# EXERCISE REQUIREMENTS
Among the entries below, find every line that has "制造商企业类型" and pull it out.

[Document layout analysis data]
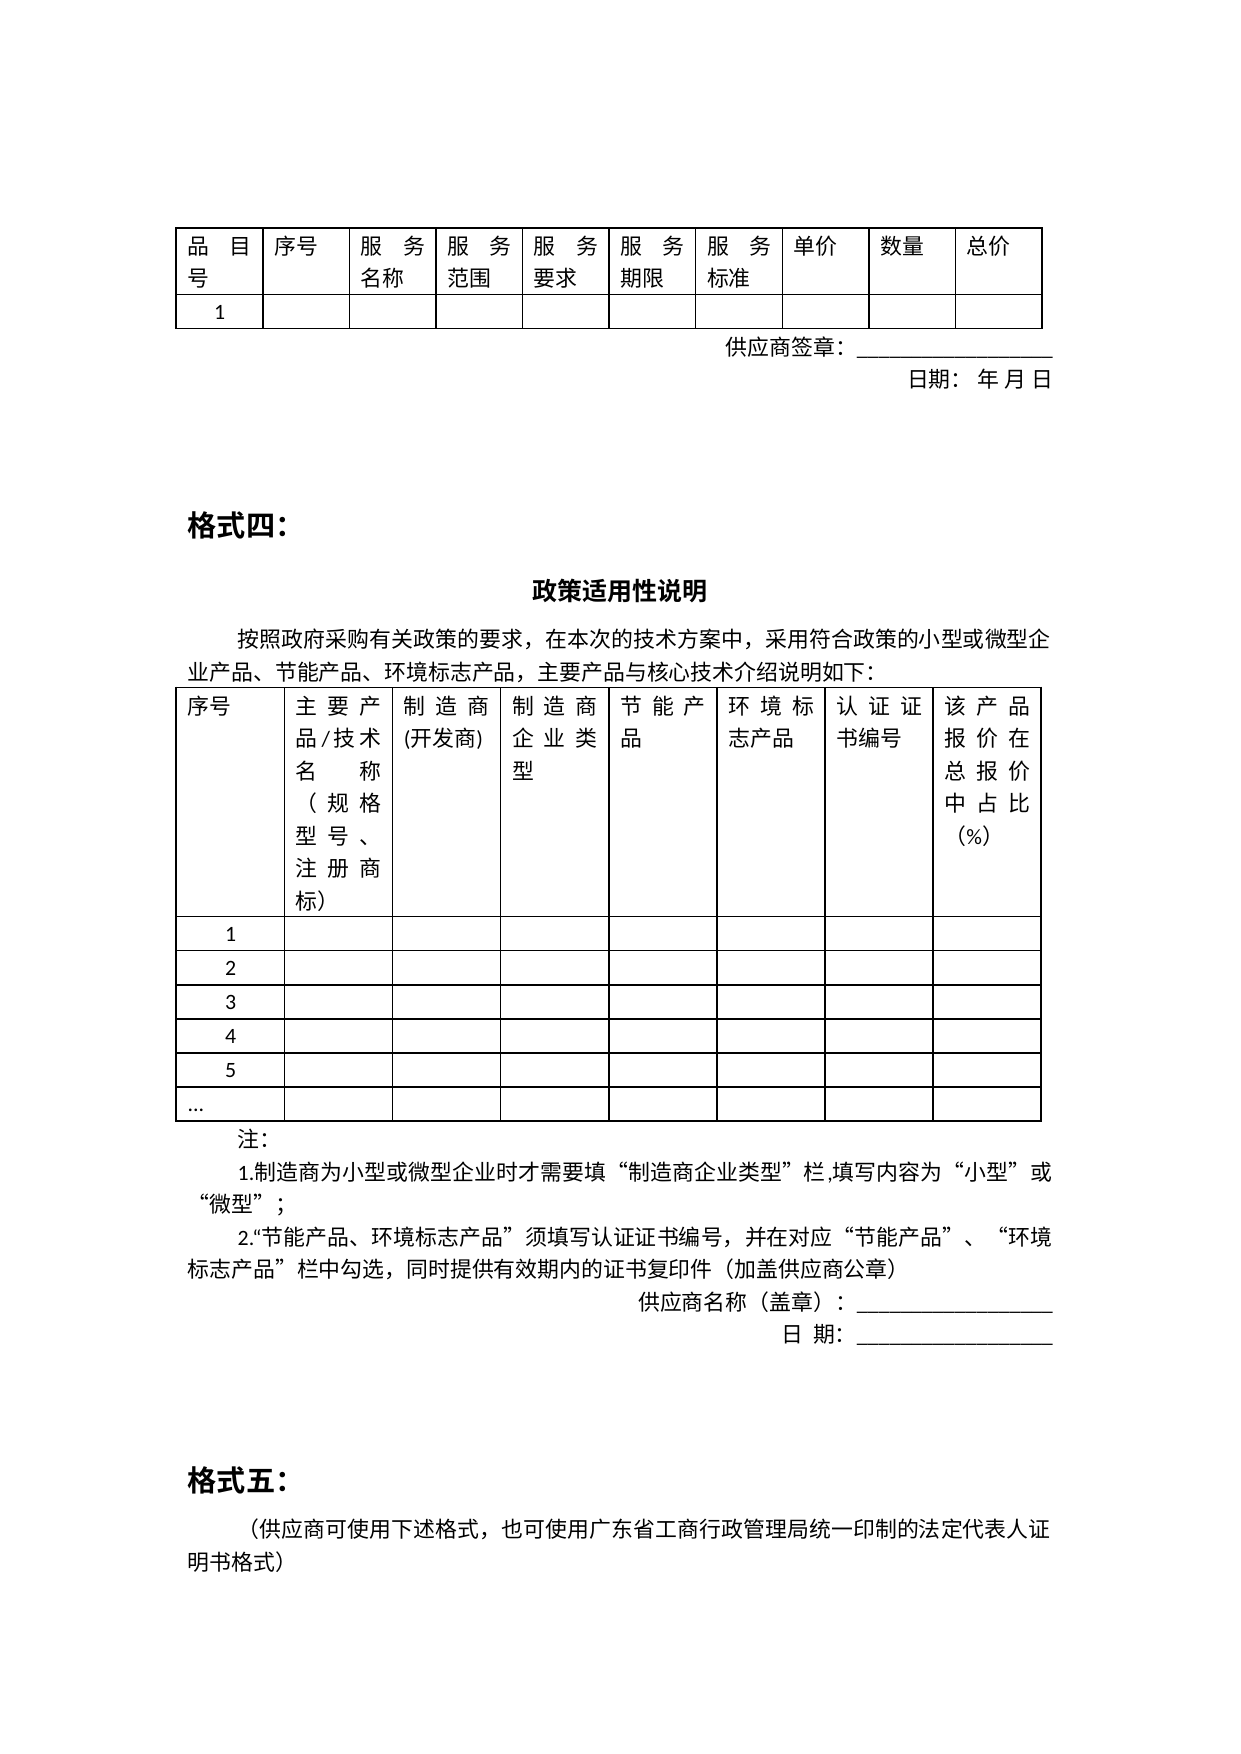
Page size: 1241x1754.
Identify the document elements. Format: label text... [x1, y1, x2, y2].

table_cell [934, 951, 1040, 984]
table_cell [393, 1020, 500, 1052]
table_cell [956, 295, 1041, 328]
text 格式四： [187, 492, 1053, 557]
table_cell [610, 1088, 716, 1120]
table_cell [826, 1020, 932, 1052]
table_cell [523, 295, 608, 328]
table_header 服务要求 [523, 229, 608, 293]
text 注： [187, 1122, 1053, 1154]
table_cell [610, 295, 695, 328]
table_cell [285, 1088, 392, 1120]
text 供应商签章：__________________ [187, 329, 1053, 362]
table_header 该产品报价在总报价中占比（%） [934, 688, 1040, 916]
table_cell [718, 951, 824, 984]
table_header 服务期限 [610, 229, 695, 293]
table_header 序号 [177, 688, 284, 916]
table_cell [718, 917, 824, 950]
table_cell [437, 295, 522, 328]
table_cell [610, 986, 716, 1018]
table_cell [934, 1020, 1040, 1052]
table_cell [870, 295, 955, 328]
text 格式五： [187, 1447, 1053, 1512]
table_cell 3 [177, 986, 284, 1018]
table_cell [826, 951, 932, 984]
table_cell 5 [177, 1054, 284, 1086]
table_cell [285, 951, 392, 984]
table_cell [285, 1020, 392, 1052]
table_cell [393, 951, 500, 984]
table_header 制造商企业类型 [501, 688, 608, 916]
text 政策适用性说明 [187, 557, 1053, 622]
table_header 服务名称 [350, 229, 435, 293]
table_header 单价 [783, 229, 868, 293]
table_cell [718, 1054, 824, 1086]
table_cell [393, 1054, 500, 1086]
table_cell [501, 1020, 608, 1052]
table_cell [610, 1020, 716, 1052]
table_cell [783, 295, 868, 328]
table_header 服务标准 [696, 229, 782, 293]
table_cell [718, 986, 824, 1018]
table_cell [718, 1020, 824, 1052]
table_cell [393, 1088, 500, 1120]
table_cell [826, 986, 932, 1018]
table_cell 2 [177, 951, 284, 984]
table_header 认证证书编号 [826, 688, 932, 916]
table_header 序号 [264, 229, 349, 293]
text 供应商名称（盖章）：__________________ [187, 1284, 1053, 1317]
table_cell [285, 917, 392, 950]
table_cell [501, 951, 608, 984]
table_header 环境标志产品 [718, 688, 824, 916]
text 2.“节能产品、环境标志产品”须填写认证证书编号，并在对应“节能产品”、“环境标志产品”栏中勾选，同时提供有效期内的证书复印件（加盖供应商公章） [187, 1219, 1053, 1284]
table_cell [826, 1088, 932, 1120]
text 日 期：__________________ [187, 1317, 1053, 1349]
table_cell [350, 295, 435, 328]
table_header 服务范围 [437, 229, 522, 293]
table_cell [501, 986, 608, 1018]
text 1.制造商为小型或微型企业时才需要填“制造商企业类型”栏,填写内容为“小型”或“微型”； [187, 1154, 1053, 1219]
table_cell [610, 951, 716, 984]
table_cell [393, 986, 500, 1018]
table_header 制造商(开发商) [393, 688, 500, 916]
table_cell [285, 1054, 392, 1086]
table_cell [501, 1054, 608, 1086]
table_cell 1 [177, 917, 284, 950]
table_cell [696, 295, 782, 328]
table_cell [934, 986, 1040, 1018]
table_cell 1 [177, 295, 262, 328]
text 日期： 年 月 日 [187, 362, 1053, 394]
table_header 节能产品 [610, 688, 716, 916]
table_cell [826, 917, 932, 950]
table_cell [934, 917, 1040, 950]
table_cell [934, 1054, 1040, 1086]
text （供应商可使用下述格式，也可使用广东省工商行政管理局统一印制的法定代表人证明书格式） [187, 1512, 1053, 1577]
table_cell [393, 917, 500, 950]
text 按照政府采购有关政策的要求，在本次的技术方案中，采用符合政策的小型或微型企业产品、节能产品、环境标志产品，主要产品与核心技术介绍说明如下： [187, 622, 1053, 687]
table_cell [285, 986, 392, 1018]
table_cell 4 [177, 1020, 284, 1052]
table_header 主要产品/技术名称（规格型号、注册商标） [285, 688, 392, 916]
table_cell [501, 1088, 608, 1120]
table_cell ... [177, 1088, 284, 1120]
table_cell [610, 1054, 716, 1086]
table_cell [264, 295, 349, 328]
table_cell [826, 1054, 932, 1086]
table_cell [718, 1088, 824, 1120]
table_cell [501, 917, 608, 950]
table_cell [610, 917, 716, 950]
table_header 总价 [956, 229, 1041, 293]
table_header 品目号 [177, 229, 262, 293]
table_cell [934, 1088, 1040, 1120]
table_header 数量 [870, 229, 955, 293]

# WRITTEN ANSWER
table_header 制造商企业类型 [501, 688, 608, 916]
text 1.制造商为小型或微型企业时才需要填“制造商企业类型”栏,填写内容为“小型”或“微型”； [187, 1154, 1053, 1219]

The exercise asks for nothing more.